Propitiation… that’s a five-dollar word, a churchy word, archaic and unused in today’s vernacular.  

 

Propitiation is found only four times in the English Standard Version, and never in the Christian Standard Bible.

 

“All have sinned and fall short of the glory of God, and are justified by his grace as a gift, through the redemption that is in Christ Jesus, whom God put forward as a propitiation by his blood, to be received by faith” (Romans 3:23–25, ESV).

 

“He had to be made like his brothers in every respect, so that he might become a merciful and faithful high priest in the service of God, to make propitiation for the sins of the people” (Hebrews 2:17, ESV).

 

“He is the propitiation for our sins, and not for ours only but also for the sins of the whole world” (1 John 2:2, ESV).

 

“God sent his only Son into the world, so that we might live through him.

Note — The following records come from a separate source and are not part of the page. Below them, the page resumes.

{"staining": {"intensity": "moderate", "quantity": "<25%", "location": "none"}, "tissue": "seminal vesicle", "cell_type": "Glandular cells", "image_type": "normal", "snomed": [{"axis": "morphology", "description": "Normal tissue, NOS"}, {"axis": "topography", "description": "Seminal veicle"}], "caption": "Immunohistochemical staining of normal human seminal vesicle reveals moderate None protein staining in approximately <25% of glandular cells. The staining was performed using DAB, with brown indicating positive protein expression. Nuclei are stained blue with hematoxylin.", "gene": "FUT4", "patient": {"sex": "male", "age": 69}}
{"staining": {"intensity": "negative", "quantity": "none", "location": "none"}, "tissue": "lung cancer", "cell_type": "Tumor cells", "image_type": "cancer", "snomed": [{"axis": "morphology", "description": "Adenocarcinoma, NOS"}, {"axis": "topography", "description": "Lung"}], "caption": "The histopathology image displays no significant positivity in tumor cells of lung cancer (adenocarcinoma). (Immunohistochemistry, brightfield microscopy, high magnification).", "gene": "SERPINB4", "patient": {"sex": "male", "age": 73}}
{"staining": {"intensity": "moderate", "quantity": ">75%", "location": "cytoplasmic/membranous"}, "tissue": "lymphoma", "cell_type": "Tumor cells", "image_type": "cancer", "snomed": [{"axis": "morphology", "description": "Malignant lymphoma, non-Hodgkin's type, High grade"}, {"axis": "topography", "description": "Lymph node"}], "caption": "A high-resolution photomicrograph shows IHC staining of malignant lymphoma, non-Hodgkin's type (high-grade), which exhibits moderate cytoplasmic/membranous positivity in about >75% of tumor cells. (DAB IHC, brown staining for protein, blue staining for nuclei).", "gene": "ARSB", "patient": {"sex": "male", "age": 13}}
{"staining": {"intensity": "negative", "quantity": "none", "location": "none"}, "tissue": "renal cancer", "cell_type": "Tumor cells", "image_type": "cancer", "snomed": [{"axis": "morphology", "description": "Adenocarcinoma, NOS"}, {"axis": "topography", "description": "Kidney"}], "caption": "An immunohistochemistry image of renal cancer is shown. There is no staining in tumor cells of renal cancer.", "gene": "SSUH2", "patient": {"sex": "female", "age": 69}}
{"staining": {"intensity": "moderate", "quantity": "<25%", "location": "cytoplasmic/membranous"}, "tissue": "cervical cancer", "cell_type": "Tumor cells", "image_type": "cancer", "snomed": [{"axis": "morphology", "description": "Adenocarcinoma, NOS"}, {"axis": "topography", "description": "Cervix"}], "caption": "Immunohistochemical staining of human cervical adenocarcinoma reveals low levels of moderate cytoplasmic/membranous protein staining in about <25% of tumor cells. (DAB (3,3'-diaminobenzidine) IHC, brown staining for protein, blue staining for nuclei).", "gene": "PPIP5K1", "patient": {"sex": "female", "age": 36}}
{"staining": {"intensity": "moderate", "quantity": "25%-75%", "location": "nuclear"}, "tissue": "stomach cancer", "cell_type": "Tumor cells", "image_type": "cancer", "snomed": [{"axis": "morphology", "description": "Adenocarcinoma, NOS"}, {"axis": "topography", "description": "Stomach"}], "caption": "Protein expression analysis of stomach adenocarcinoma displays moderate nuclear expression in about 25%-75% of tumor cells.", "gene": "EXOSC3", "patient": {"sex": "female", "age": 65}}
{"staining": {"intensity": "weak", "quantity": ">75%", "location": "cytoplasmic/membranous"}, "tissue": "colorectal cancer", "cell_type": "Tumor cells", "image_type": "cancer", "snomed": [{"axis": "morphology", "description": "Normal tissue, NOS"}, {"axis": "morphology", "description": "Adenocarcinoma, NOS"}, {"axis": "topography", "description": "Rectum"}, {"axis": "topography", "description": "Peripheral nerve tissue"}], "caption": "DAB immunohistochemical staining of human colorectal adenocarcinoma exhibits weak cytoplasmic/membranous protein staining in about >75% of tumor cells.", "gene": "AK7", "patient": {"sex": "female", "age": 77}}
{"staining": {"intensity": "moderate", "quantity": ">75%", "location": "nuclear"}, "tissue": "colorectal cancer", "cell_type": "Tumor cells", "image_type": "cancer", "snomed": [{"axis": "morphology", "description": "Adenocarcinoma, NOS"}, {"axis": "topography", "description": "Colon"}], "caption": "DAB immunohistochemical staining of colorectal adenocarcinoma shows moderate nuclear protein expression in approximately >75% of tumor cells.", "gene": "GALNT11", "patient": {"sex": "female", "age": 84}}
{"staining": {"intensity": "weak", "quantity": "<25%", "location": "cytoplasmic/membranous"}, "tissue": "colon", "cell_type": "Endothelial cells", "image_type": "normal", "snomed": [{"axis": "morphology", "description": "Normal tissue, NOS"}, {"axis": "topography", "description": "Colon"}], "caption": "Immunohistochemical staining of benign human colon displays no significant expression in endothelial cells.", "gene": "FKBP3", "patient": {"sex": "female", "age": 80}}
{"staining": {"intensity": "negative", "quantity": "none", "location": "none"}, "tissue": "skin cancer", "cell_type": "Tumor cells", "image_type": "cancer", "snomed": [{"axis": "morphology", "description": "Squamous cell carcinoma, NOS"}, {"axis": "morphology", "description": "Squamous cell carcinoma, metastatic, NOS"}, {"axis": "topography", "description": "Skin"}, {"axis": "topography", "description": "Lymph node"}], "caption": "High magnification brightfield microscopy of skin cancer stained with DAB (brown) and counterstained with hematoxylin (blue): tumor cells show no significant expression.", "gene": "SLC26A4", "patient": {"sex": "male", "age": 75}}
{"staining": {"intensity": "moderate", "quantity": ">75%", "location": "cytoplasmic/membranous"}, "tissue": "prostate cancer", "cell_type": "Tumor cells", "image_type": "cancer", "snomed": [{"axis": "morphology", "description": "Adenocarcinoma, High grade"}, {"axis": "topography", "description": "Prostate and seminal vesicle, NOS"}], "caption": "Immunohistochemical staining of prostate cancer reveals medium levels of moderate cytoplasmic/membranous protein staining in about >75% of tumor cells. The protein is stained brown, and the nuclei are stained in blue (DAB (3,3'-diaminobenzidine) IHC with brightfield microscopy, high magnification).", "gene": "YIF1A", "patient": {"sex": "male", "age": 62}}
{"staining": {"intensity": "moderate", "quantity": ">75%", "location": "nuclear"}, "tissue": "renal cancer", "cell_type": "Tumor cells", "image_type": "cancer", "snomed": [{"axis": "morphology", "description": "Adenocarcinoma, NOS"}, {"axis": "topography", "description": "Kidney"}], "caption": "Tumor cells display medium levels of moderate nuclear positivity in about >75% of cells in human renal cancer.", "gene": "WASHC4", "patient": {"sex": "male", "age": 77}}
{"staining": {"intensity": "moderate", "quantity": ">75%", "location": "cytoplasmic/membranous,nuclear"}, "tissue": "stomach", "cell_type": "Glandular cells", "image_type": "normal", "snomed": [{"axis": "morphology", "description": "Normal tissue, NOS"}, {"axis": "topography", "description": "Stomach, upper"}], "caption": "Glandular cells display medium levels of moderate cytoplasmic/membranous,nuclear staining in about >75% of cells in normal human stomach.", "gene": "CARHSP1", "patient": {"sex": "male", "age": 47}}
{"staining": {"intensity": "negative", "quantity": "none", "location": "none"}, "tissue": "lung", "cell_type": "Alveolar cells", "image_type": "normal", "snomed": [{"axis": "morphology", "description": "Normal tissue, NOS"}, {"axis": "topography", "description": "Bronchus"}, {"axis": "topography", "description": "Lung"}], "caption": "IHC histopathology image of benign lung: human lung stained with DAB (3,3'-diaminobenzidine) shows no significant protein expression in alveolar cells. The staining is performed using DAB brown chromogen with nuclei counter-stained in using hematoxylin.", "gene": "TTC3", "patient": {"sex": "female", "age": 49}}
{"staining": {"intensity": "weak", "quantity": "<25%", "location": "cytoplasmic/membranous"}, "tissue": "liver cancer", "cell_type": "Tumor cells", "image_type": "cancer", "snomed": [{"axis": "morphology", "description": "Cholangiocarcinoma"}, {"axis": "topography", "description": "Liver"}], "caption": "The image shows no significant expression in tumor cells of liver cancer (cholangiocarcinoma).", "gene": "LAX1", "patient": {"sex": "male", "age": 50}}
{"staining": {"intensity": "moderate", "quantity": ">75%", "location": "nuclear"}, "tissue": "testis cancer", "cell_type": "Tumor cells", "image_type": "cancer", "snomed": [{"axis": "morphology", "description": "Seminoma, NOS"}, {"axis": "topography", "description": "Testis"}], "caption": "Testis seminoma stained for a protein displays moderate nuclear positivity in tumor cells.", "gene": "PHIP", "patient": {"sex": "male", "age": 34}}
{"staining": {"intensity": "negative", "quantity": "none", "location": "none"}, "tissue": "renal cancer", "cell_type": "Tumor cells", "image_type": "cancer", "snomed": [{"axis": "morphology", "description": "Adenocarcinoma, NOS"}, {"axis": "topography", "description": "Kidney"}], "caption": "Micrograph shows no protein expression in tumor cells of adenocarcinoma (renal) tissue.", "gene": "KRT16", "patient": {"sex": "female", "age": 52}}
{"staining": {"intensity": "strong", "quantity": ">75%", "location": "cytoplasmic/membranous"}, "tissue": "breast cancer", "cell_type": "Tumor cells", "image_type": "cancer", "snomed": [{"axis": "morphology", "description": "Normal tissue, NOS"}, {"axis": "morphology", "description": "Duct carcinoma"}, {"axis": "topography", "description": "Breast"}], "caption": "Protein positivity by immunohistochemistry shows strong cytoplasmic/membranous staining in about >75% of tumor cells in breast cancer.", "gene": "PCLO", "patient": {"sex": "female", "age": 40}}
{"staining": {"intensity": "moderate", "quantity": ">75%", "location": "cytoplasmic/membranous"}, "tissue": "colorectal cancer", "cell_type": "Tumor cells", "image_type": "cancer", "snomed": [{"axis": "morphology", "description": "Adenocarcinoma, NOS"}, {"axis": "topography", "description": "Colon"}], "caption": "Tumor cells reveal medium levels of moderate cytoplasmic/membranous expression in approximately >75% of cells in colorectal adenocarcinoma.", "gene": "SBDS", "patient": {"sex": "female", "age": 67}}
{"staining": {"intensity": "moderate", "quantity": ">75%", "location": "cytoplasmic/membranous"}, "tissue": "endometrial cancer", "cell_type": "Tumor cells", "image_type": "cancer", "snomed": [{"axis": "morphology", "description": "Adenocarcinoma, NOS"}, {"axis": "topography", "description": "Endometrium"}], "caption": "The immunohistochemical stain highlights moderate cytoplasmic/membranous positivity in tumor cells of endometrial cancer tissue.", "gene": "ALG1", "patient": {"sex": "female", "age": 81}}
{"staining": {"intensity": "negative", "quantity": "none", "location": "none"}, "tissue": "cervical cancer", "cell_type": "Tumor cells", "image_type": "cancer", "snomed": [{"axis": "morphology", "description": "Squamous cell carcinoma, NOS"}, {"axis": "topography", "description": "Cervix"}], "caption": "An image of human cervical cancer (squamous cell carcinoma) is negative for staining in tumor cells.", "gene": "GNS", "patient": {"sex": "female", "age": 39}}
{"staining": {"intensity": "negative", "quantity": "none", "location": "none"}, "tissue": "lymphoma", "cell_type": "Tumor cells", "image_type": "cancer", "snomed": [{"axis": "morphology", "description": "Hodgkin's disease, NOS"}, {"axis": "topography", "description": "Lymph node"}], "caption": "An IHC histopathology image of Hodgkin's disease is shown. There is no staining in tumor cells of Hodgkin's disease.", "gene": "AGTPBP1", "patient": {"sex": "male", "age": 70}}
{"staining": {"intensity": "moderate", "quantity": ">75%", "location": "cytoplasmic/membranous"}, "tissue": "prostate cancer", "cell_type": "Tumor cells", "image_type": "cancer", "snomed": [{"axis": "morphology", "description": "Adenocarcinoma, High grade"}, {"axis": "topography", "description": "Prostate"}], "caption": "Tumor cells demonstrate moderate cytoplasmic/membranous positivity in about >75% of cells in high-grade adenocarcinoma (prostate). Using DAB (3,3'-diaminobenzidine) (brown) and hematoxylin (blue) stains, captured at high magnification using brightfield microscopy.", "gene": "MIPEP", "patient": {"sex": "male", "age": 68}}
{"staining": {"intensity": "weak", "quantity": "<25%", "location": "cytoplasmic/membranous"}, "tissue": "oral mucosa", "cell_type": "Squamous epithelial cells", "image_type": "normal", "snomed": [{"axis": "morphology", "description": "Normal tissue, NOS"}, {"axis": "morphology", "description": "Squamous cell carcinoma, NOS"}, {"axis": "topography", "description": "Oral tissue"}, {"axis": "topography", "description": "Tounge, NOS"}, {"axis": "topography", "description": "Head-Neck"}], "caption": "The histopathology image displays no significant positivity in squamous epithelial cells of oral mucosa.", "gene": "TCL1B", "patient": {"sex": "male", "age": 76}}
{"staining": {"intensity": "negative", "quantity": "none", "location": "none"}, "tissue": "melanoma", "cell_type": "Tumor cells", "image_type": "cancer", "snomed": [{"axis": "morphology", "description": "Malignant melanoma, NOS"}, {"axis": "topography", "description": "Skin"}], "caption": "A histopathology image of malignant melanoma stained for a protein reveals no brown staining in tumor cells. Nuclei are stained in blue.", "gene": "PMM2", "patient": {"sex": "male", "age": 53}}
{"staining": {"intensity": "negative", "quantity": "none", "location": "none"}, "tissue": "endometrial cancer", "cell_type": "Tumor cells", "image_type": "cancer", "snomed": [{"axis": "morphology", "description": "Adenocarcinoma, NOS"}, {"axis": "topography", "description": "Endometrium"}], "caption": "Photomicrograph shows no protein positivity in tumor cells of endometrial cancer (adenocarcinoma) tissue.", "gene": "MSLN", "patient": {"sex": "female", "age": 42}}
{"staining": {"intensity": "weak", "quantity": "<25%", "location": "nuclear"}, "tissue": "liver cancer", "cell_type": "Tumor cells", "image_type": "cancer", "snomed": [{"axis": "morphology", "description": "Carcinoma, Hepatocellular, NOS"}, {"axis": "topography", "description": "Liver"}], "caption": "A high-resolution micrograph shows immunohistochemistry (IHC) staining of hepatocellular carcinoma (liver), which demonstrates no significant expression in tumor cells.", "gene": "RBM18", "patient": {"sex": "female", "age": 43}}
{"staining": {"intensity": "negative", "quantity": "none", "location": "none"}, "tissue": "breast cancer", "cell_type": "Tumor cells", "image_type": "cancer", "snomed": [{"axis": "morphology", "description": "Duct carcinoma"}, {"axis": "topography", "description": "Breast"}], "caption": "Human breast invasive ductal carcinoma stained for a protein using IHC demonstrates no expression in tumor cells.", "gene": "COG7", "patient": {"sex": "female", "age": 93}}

In this is love, not that we have loved God but that he loved us and sent his Son to be the propitiation for our sins” (1 John 4:9–10, ESV).

 

Other English Bibles translate “propitiation” as “atoning sacrifice.” For example, the Christian Standard Bible reads: “He himself is the atoning sacrifice for our sins...” (1 John 2:2).

 

But “atoning sacrifice” may not be an accurate translation, or at least not a completely accurate translation. Propitiation is the means by which God’s wrath and justice are satisfied, and God’s mercy is demonstrated. He is the only possible substitutionary sacrifice that makes atonement for sin, and His death upon the cross was the only way that God could offer mercy and forgiveness to sinners, and at the same time, be just. Somebody had to die, and that somebody could only be Jesus.

 

Jesus is our Propitiation.

 

Jesus humbled Himself, leaving behind His royal throne, to become a man. Clothed in human skin, Jesus was tempted, tested, and tried in every conceivable way, and still He lived a perfectly sinless life. Thus, He became the only potential sacrifice for the sins of mankind. Indeed, He offered Himself freely. He took upon Himself our sin in order to appease God’s just wrath and to demonstrate God’s mercy for His fallen creation.

 

Propitiation refers to Christ’s sacrifice for sins in order to bring about a peaceful relationship between a holy God and sinful humanity. His substitutionary sacrifice was the only way that God’s wrath and justice could be satisfied, and at the same time, God’s grace and mercy could be demonstrated.

 

“God so loved the world that He gave His only begotten Son” (as the propitiation for our sin) “that whoever believes in Him should not perish but have everlasting life” (John 3:16, NKJV).